Taro Paste Stewed with Fresh MilkTaro paste stewed with fresh milk is a dessert made from taro and fresh milk. Steam the taro, mash it into a paste, then slowly simmer it with milk to blend the taro flavor into the creamy texture, resulting in a smooth and delicate taste.
Sweet and Sour Pork with PineappleSizzling pork with pineapple is a dish primarily made with pork and pineapple. First, the pork is cut into pieces and marinated, then deep-fried until golden and crispy; pineapple is also cut into chunks and set aside.
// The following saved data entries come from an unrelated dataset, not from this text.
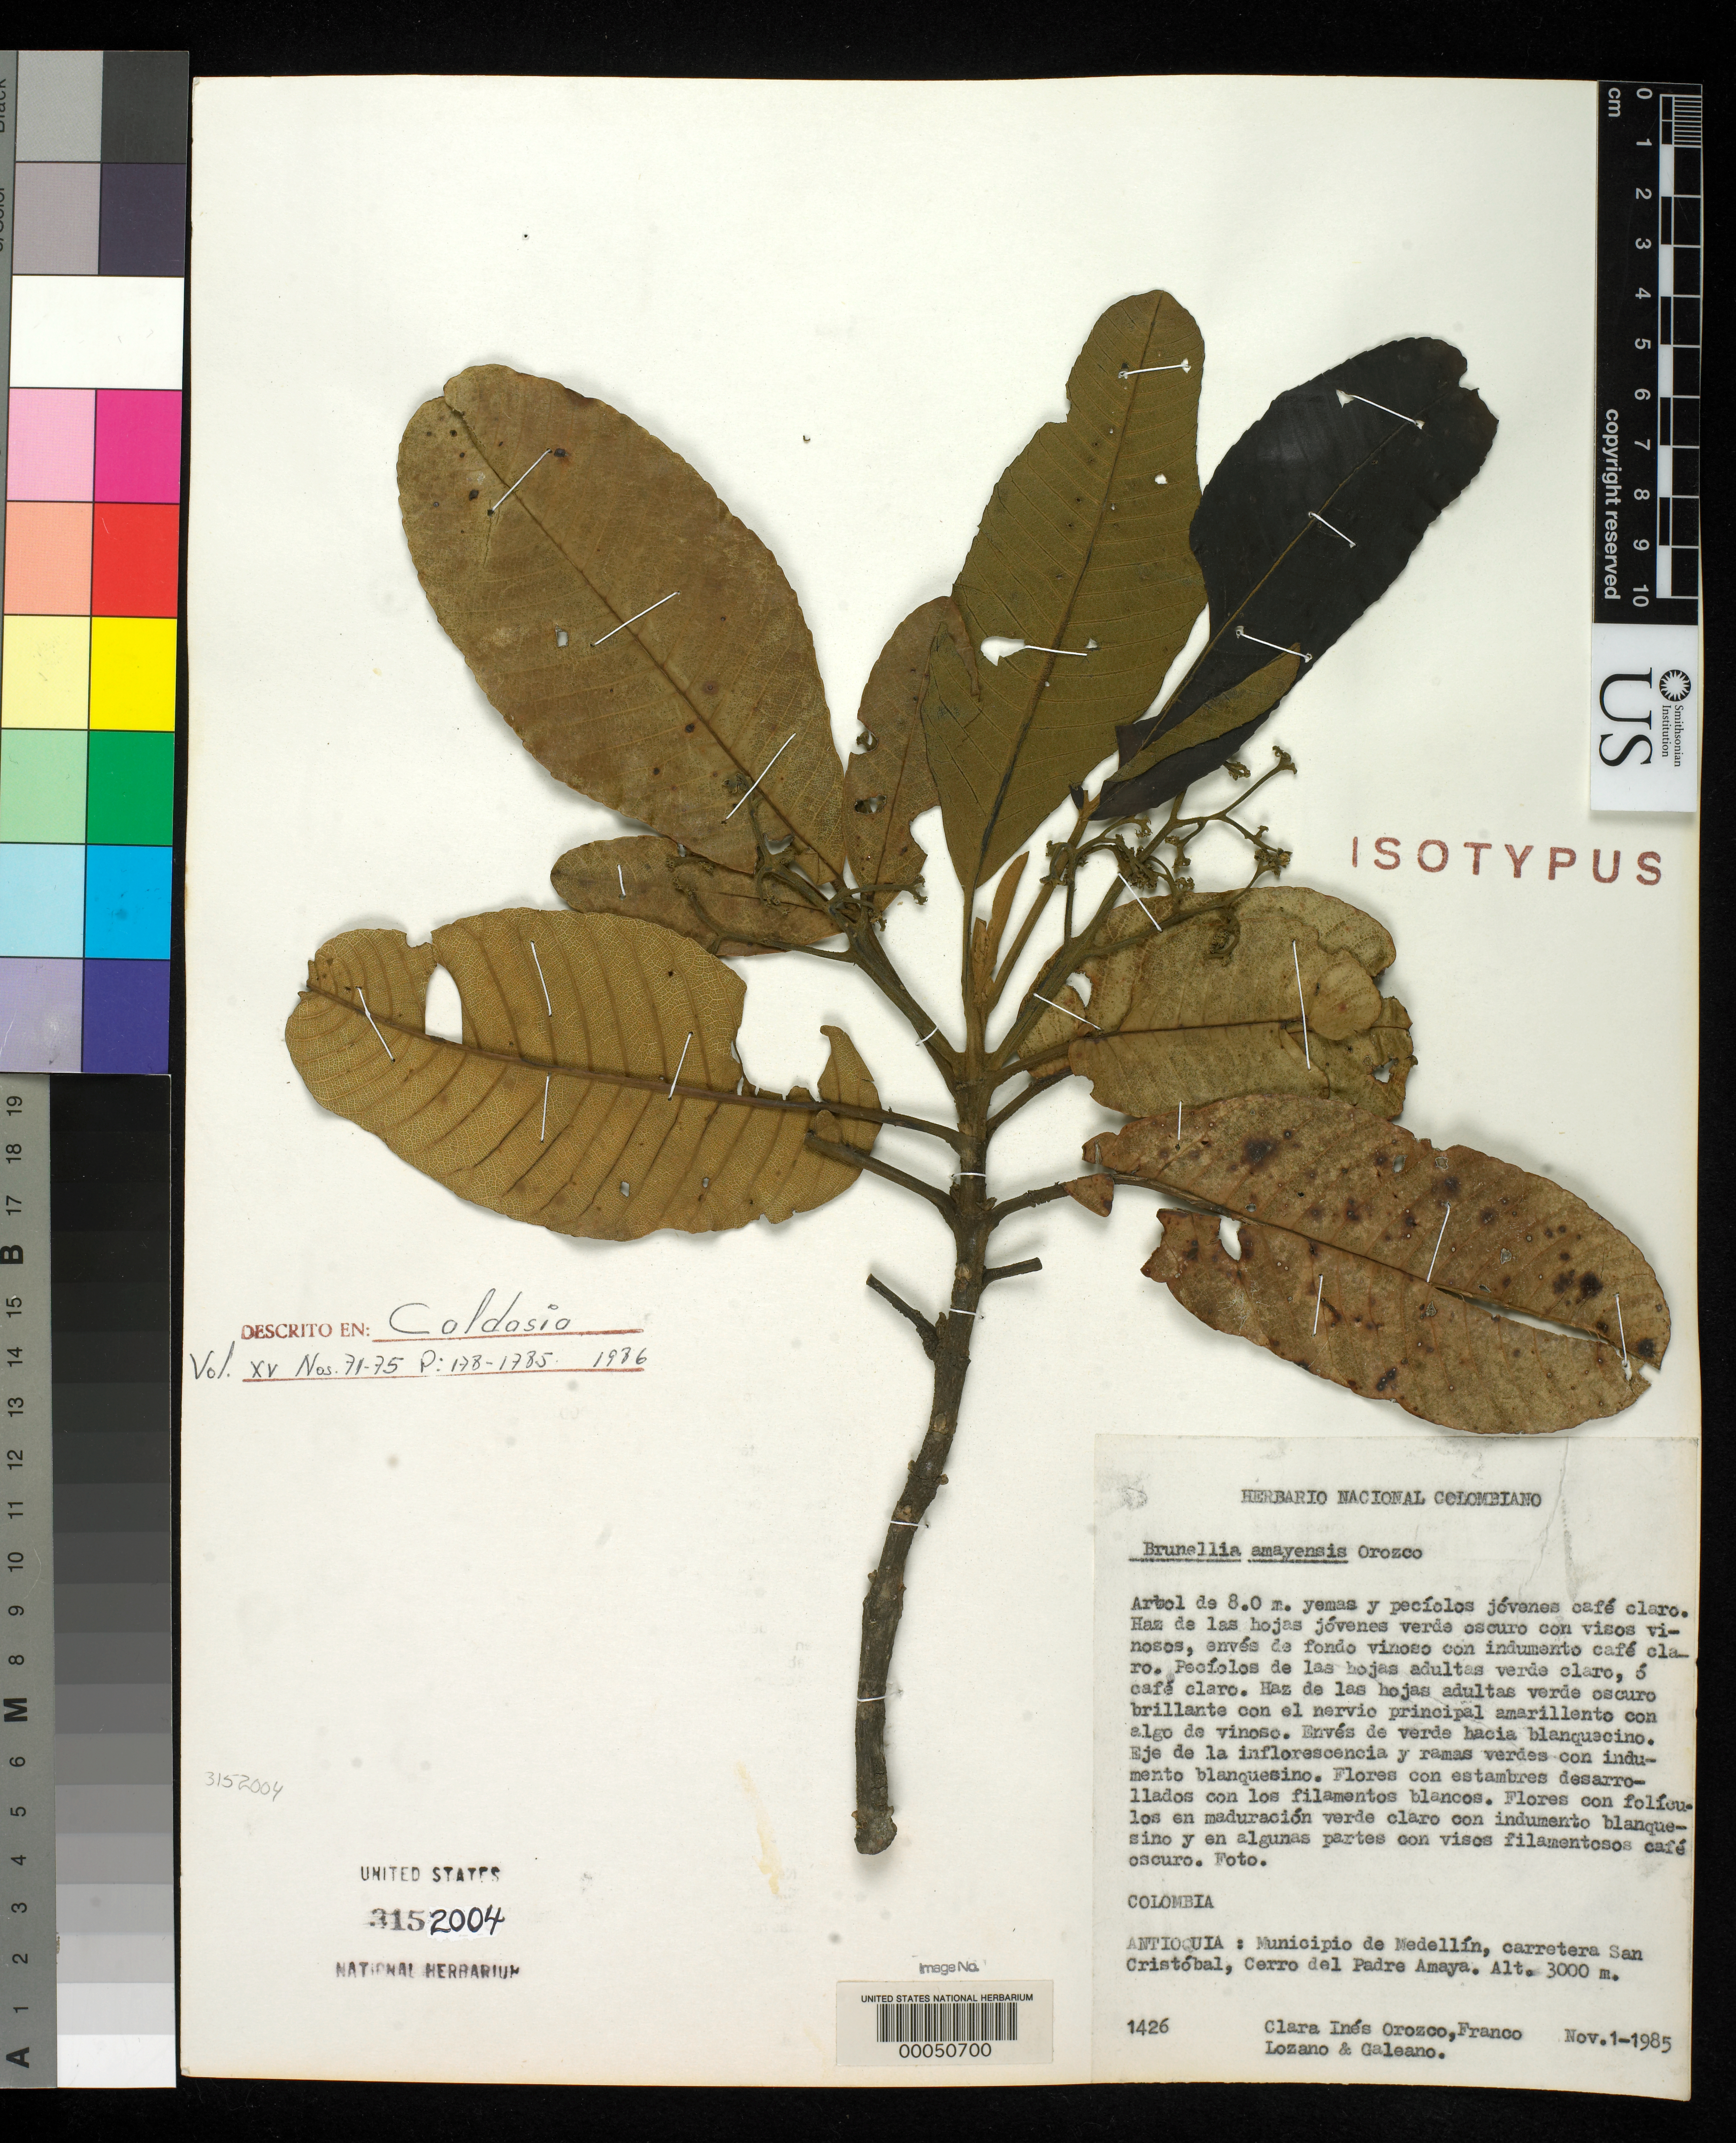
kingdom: Plantae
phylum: Tracheophyta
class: Magnoliopsida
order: Oxalidales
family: Brunelliaceae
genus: Brunellia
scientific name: Brunellia amayensis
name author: C.I. Orozco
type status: Isotype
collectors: C. I. Orozco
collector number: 1426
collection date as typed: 01 Nov 1985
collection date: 1985-11-01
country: Colombia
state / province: Antioquia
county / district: Medellín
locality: Carretera San Cristobal, Cerro del Padre Amaya.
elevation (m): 3000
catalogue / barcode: US 3152004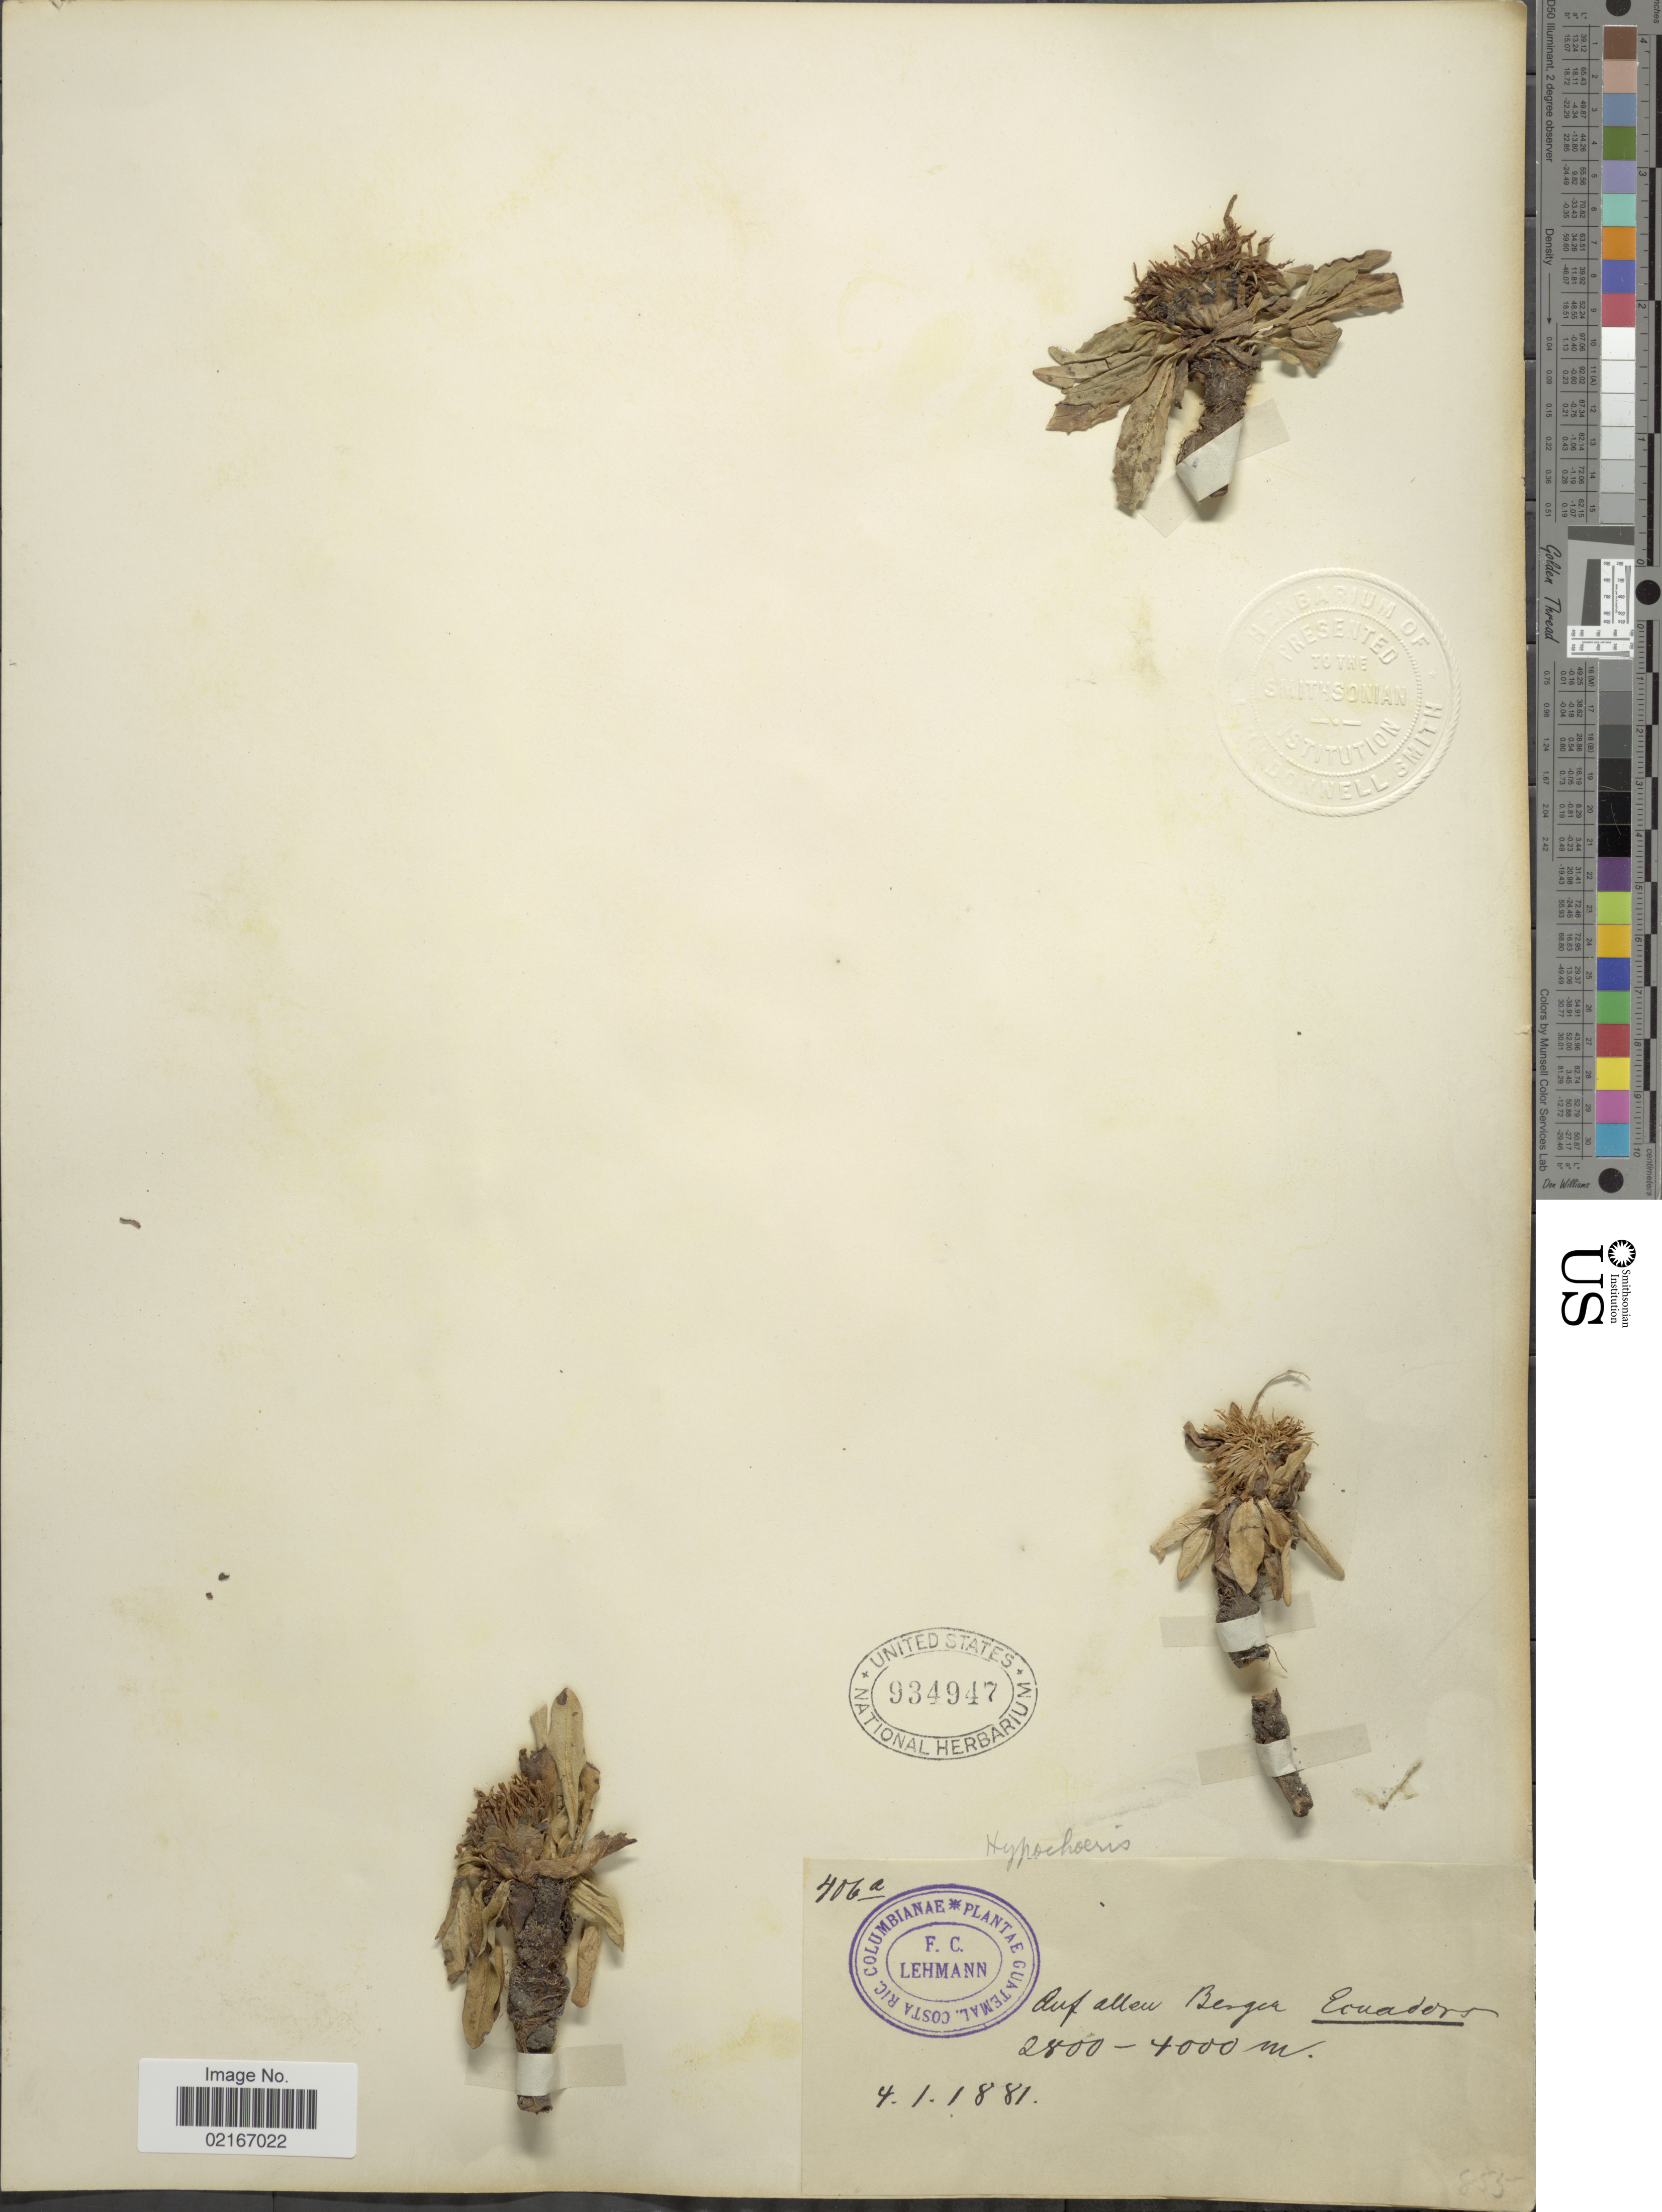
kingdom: Plantae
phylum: Tracheophyta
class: Magnoliopsida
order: Asterales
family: Asteraceae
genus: Hypochaeris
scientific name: Hypochaeris sp.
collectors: F. C. Lehmann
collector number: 406a*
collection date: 1881-01-04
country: Ecuador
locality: Auf allen Bergen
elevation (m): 2800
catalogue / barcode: US 934947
Finally, the fried pork and pineapple are stir-fried together and coated with a specially prepared sweet-and-sour sauce to allow the flavors to blend perfectly.
Sweet and Sour Pork with PineappleA classic Cantonese dish featuring crispy fried pork chunks tossed in a sweet and sour sauce with pineapple, bell peppers, and onions.
Prawn Balls in Wok StylePrawn balls in the style of Aberdeen are made from fresh prawns, deveined and left with tails, marinated in starch and egg white, then deep-fried until golden. A spicy sauce is prepared by stir-frying garlic, chili, and onion, then tossed with the fried prawns to coat evenly.